[Start of section]

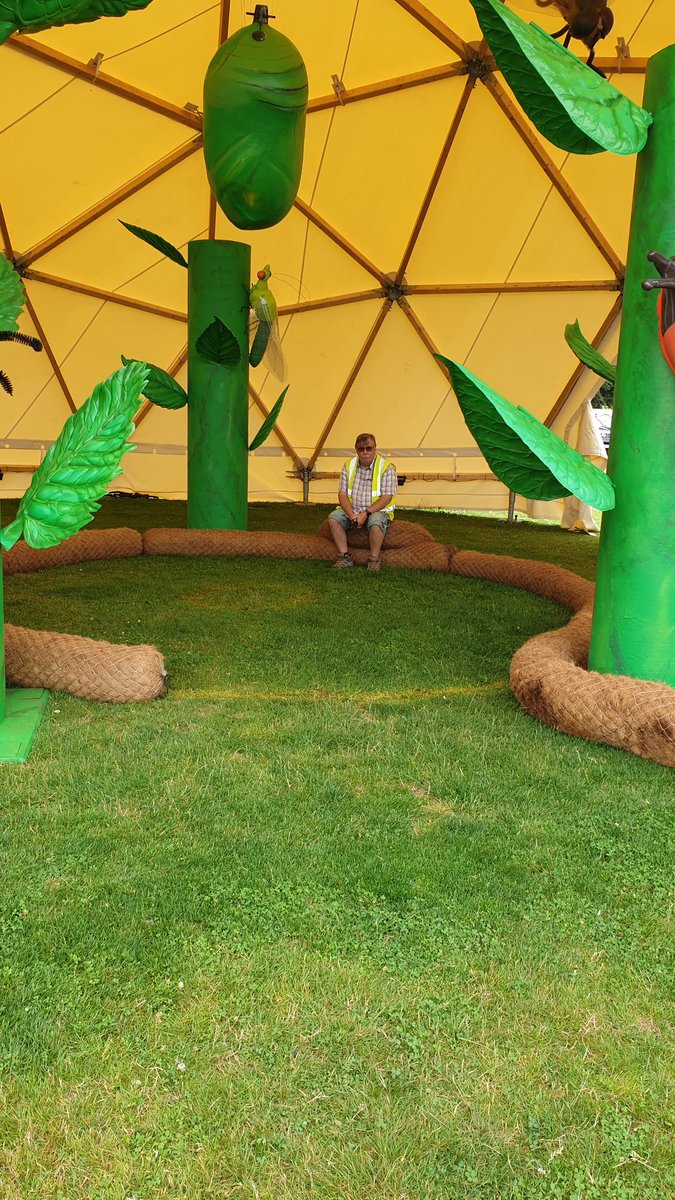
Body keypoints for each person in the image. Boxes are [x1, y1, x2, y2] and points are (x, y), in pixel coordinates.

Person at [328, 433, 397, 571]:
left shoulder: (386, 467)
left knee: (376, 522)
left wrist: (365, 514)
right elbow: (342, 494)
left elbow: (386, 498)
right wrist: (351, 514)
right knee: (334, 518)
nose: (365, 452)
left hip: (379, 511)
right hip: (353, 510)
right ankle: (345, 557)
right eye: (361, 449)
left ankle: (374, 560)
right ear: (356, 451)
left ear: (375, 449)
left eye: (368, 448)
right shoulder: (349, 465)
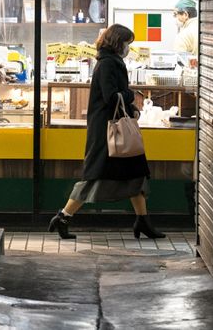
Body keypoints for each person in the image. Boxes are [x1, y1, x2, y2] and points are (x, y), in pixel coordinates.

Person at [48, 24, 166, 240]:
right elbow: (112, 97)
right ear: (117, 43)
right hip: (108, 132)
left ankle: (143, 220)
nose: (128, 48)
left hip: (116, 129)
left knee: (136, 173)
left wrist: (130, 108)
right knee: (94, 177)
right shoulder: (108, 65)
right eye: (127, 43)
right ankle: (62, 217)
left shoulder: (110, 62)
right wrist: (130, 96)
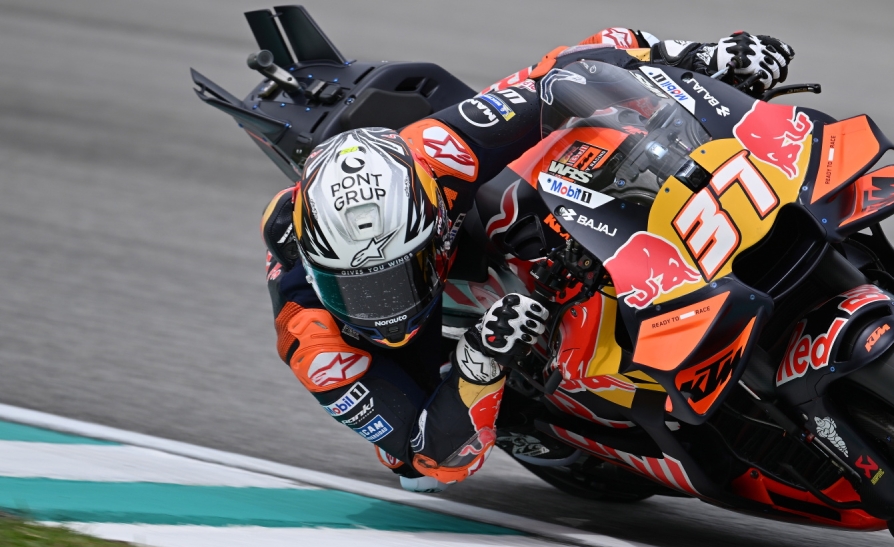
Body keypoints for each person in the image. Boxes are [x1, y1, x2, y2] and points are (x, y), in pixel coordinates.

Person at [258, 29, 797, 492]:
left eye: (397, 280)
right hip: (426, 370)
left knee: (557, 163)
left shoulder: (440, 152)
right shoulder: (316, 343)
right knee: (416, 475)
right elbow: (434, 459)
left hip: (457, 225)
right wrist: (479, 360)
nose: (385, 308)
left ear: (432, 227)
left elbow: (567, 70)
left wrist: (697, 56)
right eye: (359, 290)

[End of section]
[Start of section]

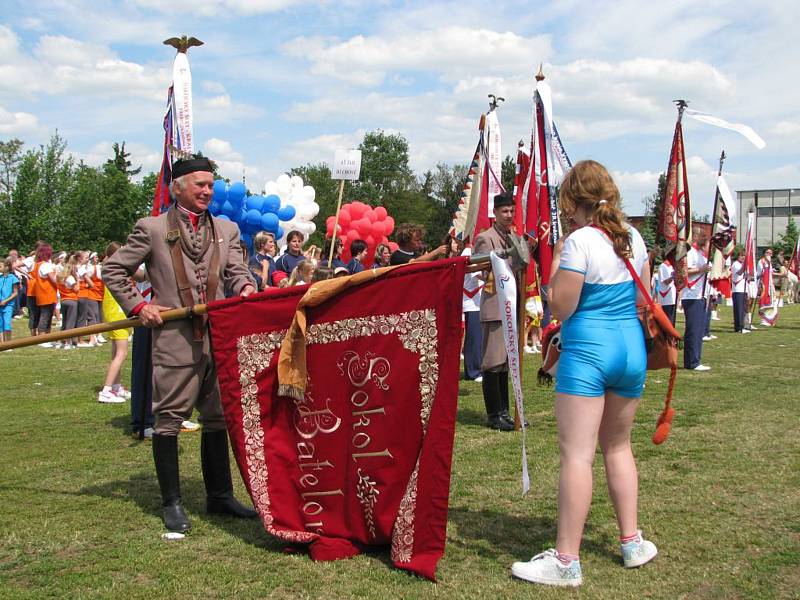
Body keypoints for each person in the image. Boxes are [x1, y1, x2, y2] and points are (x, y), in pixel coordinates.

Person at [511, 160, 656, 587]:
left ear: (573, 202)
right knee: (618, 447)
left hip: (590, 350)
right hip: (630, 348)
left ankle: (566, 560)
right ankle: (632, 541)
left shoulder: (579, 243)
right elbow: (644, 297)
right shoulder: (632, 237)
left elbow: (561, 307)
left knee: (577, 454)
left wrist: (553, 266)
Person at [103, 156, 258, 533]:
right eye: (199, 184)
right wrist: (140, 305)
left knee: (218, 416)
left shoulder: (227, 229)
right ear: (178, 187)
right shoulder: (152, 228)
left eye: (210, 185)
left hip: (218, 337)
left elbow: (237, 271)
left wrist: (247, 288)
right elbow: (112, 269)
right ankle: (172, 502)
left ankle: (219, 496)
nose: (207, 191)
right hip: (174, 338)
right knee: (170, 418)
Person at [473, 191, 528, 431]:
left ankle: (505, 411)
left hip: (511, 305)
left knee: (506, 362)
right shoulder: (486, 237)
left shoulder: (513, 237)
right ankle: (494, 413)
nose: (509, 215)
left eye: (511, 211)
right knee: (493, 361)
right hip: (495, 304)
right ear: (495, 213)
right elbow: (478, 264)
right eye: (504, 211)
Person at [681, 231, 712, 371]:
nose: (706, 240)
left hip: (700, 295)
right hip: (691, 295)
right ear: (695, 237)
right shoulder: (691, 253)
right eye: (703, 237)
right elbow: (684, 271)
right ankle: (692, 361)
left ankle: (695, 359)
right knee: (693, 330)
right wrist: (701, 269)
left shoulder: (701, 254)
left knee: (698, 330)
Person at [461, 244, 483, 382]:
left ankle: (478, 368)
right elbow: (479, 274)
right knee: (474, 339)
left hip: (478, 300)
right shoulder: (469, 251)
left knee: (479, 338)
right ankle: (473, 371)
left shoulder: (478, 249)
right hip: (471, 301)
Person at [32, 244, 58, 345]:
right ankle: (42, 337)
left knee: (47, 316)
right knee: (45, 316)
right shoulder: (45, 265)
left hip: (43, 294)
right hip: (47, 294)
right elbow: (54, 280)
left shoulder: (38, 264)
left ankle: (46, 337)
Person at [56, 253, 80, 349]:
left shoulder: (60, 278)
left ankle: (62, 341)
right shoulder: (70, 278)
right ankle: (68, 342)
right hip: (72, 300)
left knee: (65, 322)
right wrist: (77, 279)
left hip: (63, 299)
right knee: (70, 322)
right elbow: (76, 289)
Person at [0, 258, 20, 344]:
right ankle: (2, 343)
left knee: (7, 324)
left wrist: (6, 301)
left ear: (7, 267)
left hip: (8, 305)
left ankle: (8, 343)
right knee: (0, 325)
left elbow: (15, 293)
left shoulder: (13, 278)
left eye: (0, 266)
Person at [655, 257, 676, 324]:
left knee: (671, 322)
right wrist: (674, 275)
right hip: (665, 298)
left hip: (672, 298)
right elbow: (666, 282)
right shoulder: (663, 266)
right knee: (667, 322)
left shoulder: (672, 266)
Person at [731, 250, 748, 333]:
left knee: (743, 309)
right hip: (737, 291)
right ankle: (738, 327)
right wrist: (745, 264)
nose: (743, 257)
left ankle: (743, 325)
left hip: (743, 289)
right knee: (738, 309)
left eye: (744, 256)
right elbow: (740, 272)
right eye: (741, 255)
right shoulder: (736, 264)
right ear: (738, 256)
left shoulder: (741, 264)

[End of section]
[Start of section]

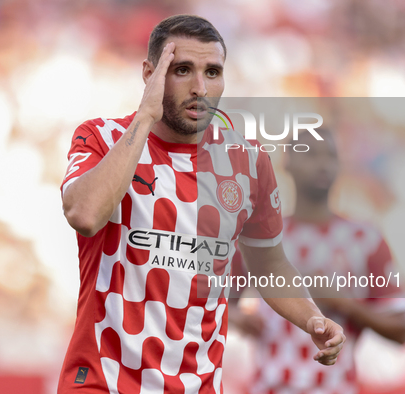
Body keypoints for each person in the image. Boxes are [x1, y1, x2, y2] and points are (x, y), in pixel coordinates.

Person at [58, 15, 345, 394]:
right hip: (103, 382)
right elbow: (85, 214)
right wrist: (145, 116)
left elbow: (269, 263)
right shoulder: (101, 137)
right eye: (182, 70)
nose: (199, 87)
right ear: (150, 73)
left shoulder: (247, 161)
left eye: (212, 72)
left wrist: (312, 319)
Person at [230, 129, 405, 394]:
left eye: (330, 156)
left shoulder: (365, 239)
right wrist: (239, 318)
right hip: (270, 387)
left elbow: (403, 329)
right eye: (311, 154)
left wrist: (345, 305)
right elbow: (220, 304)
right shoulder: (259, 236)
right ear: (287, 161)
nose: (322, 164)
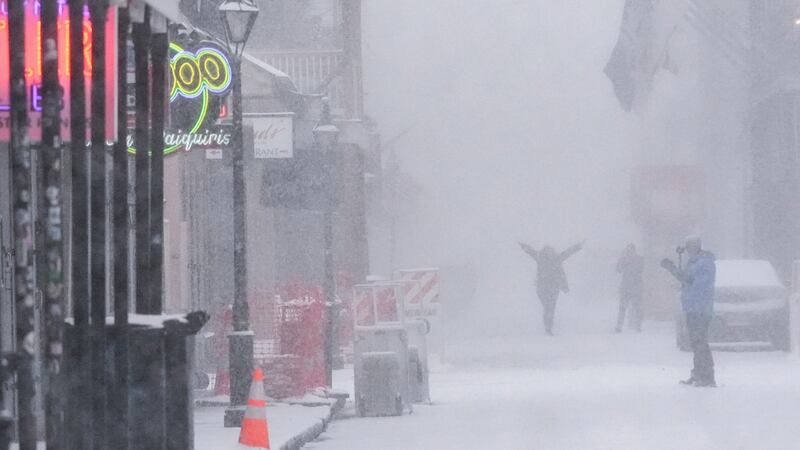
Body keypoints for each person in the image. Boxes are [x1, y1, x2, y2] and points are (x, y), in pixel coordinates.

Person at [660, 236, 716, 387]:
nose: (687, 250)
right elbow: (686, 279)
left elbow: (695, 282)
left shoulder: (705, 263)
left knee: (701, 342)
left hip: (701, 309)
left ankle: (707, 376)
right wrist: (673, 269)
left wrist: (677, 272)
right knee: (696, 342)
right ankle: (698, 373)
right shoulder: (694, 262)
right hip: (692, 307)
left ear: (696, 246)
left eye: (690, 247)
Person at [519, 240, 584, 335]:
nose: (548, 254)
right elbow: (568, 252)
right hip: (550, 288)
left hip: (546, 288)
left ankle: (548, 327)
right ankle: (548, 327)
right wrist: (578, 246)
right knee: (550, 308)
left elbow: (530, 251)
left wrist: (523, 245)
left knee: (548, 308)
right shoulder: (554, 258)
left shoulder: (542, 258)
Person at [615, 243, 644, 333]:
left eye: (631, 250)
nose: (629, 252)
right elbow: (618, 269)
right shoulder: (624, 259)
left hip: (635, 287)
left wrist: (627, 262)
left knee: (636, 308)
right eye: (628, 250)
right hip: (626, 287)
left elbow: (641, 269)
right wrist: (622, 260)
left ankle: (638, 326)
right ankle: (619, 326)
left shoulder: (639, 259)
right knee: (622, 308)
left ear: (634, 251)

[End of section]

◆ **Requirement**
Please return the data above exactly as it stands from the line with "left ankle: (143, 220)" to the line with "right eye: (359, 290)", keeping both of those lines but none of the pictures.

◆ **Written answer**
left ankle: (143, 220)
nose: (128, 48)
left hip: (116, 129)
left knee: (136, 173)
left wrist: (130, 108)
right knee: (94, 177)
right shoulder: (108, 65)
right eye: (127, 43)
right ankle: (62, 217)
left shoulder: (110, 62)
right wrist: (130, 96)
Body keypoints for each person in the image. Boxes are [x1, y1, x2, y2] and points are (x, y), in pixel coordinates.

Person at [258, 29, 797, 492]:
left eye: (397, 280)
right hip: (426, 370)
left knee: (557, 163)
left shoulder: (440, 152)
right shoulder: (316, 343)
right knee: (416, 475)
right elbow: (434, 459)
left hip: (457, 225)
right wrist: (479, 360)
nose: (385, 308)
left ear: (432, 227)
left elbow: (567, 70)
left wrist: (697, 56)
right eye: (359, 290)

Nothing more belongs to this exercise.